- SOURCE EXCERPT
Question

Come here : @Jack162

Answer 1

Now proceed from beginning of this concept..

Answer 2

Ok for any prime number p, define $$v_p(n)$$ To be the largest prime that divides n do you see why $$v_p(ab)=v_p(a)+v_p(b)$$

Answer 3

For natural numbers a and b?

Answer 4

Yes I got it..

Answer 5

Ok then we know that $$v_p(m!)=v_p(1)+v_p(2)+v_p(3)+...v_p(m)$$

Answer 6

Yes...

Answer 7

Written more concisely $$v_p(m!)=\sum_{n=1}^m v_p(n)$$

Answer 8

Now suppose p does not divide n

Answer 9

Getting..

Answer 10

What will v_p(n) be?

Answer 11

Don't know..

Answer 12

$$n!=1\times 2\times 3\times 4\times 5\times 6.... \times n$$

Answer 13

How many multiples of p are there in n!?

Answer 14

We have $$p,2p,3p,...p[\frac{n}{p}]$$

Answer 15

Where [.] denotes the floor function

Answer 16

Okay..

Answer 17

do you understand why? the closest multiple of p to n is p[n/p]

Answer 18

Now looking at the rest of the factors in n!, they are not divisible by p so we can exclude them as they have no factor of p.

Answer 19

Thus we need only count the factors of p in$$p*2p*3p*4p*5p*6p*7p*8p*...p[\frac{n}{p}]$$

Answer 20

Okay, getting..

Answer 21

Factoring out p we see that thats equivilent to $$p^{[\frac{n}{p}]}1*2*3*4*5*...*[\frac{n}{p}]$$

Answer 22

Now lets look at the multiples of p in $$1*2*3*4*...*[\frac{n}{p}]$$

Answer 23

OKay..

- STORED DATA
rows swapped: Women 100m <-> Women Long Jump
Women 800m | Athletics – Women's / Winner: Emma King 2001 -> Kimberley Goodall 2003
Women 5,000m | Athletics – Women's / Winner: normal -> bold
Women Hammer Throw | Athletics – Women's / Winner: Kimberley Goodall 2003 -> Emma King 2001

- TO BE DONE
a: In the thread on counting the factors of a prime p in n!, why can the factors of n! other than the multiples of p be excluded from the count?
b: Go on with the thread on counting the factors of p in n! from where it stops.

- OUTPUTS IN ORDER
a: Those factors are not divisible by p, so they contain no factor of p. Only the multiples of p, namely $$p,2p,3p,...p[\frac{n}{p}]$$, contribute to the count.

b:
Answer 24

They are $$p,2p,3p,4p,...p[\frac{n}{p^2}]$$

Answer 25

But sense everything else in the product isn't divisible by p, they each contribute no factors so we can exclude them and only keep the multiples of p.

Answer 26

So again you will take P raise to the power n/p^2 common??

Answer 27

yes, and we then do it with $$[n/p^3],[n/p^4],[n/p^5]$$ So in the end we just need to count how many factors of p, $$p^{[n/p]+[n/p^2]+[n/p^3]...}$$ Has, Which is clearly $$[\frac{n}{p}]+[\frac{n}{p^2}]+[\frac{n}{p^3}]+...$$

Answer 28

So we know n! has that many factors of p

Answer 29

Oh, this look similar to formula given by Directrix.

Answer 30

Yes you can use similar reasoning to find the greatest dividing exponent in many other products

Answer 31

So, how to proceed further with this to solve 40!^{40!)

Answer 32

Ok well look if n has say k factors p how many factors will n^a have? it will a times as many factors sense were raising it to the ath power

Answer 33

The same reasoning is used here

Answer 34

Sense were raising 40! to 40!, it will have 40! times the number of factors of 10 40! has

Answer 35

Can you explain it more ??

Answer 36

Ok heres an example, how many factors of 2 does $$(5*2*3*7)^{100}$$ have?

Answer 37

Or how many factors of 5 does, $$(7*5^4*3)^{10}$$ have?

Answer 38

Sense were raising it to a power, it will that times the number of factors on the inside of the expression.

Answer 39

So say we wrote $$40!=10^a*p_1*p_2*p_3$$ How many factors of 10 will $$40!^{40!}$$ have?

Answer 40

Do you see why its 40!a

Answer 41

Assuming none of the primes on the right contribute a factor of 10

Answer 42

Not getting..

Wait, you said the power is the number of factors inside the expression, right??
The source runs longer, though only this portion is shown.